Na verdade, esclarece Sérgio, “sei agora que apanhei duas pneumonias: a vírica e a bacteriana e tive de ser tratado às duas”. Saído de um coma de 7 dias, uma nova aventura estava a começar: “O meu cérebro estava bem, mas quando tentei, vi que não tinha forças para me alimentar, pôr-me de pé ou equilibrar”. Deixou os cuidados intensivos no dia 3 de abril e passou para a ala de recobro, onde ficou até ao dia 7. “Foi sempre a andar porque queria vir para casa. Na primeira noite nem preguei olho com medo de tossir ou vir a ter novamente febre e aproveitei para, em silêncio, fazer ginástica.
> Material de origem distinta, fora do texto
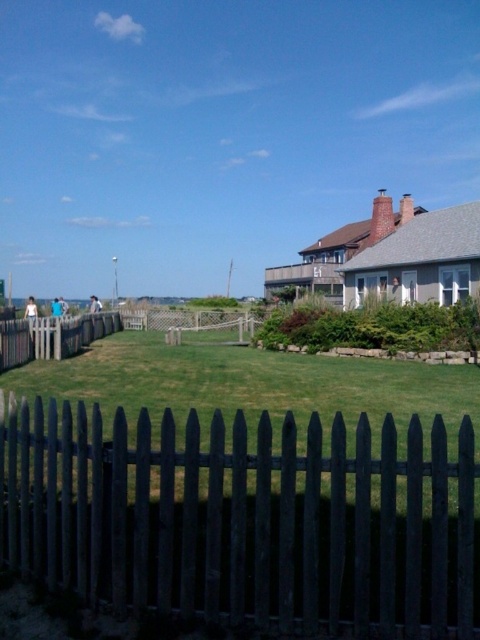
You are standing at the point marked as point (243, 522) in the image. What object are you facing?

The point (243, 522) indicates dark wood picket fence at center, so you are facing the dark wood picket fence at center.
Sabia que estava em boas mãos, mas estava muito preocupado com a possibilidade de ter que regressar à UCI caso tivesse alguma recaída, mas felizmente, correu bem”.
Logo no primeiro dia no recobro, Sérgio quis ir ao WC, não o deixaram ir sozinho, nem ele estava em condições e os enfermeiros não queriam deixá-lo. “Mas eu insisti e com ajuda de uma cadeira de rodas adaptada e do enfermeiro lá fui à casa de banho. Em quatro dias fiquei em condições de vir para casa. Eu queria muito sair dali”. Até hoje, nunca mais teve sintomas.
Na opinião de Paula, o Sérgio não foi contagiado em Ovar, “mas sim no Grande Porto, enquanto delegado comercial, porque ele foi exposto a uma grande carga viral”. Se fosse em Ovar, defende, “eu também teria sido igualmente exposta”. E não foi isso que aconteceu. Ela teve sintomas muito ligeiros – “apenas alterações no olfacto e paladar que agora se sabe que são sintomas mas, na altura, não. Pensei que fosse uma alergia ou algo assim. E nunca mais tive nada”.
Em jeito de conclusão, Sérgio volta a sublinhar que “temos um SNS fantástico. Comparável ao dos países nórdicos. Dos EUA, nem vale a pena falar porque está à vista”. E no meio disto tudo, de novo com a voz embargada pela emoção, sublinha que nem se fala do custo: “Era impagável mas, no fim, vimos para casa e não se paga nada!” “Somos um grande país. Chegamos a um Hospital e não nos falta nada”. E acrescenta: “Depois, quando é preciso ajudar, fazemos fila para dar. É aqui que se vê a nossa grandeza como nação. Somos um povo com uma alma enorme!”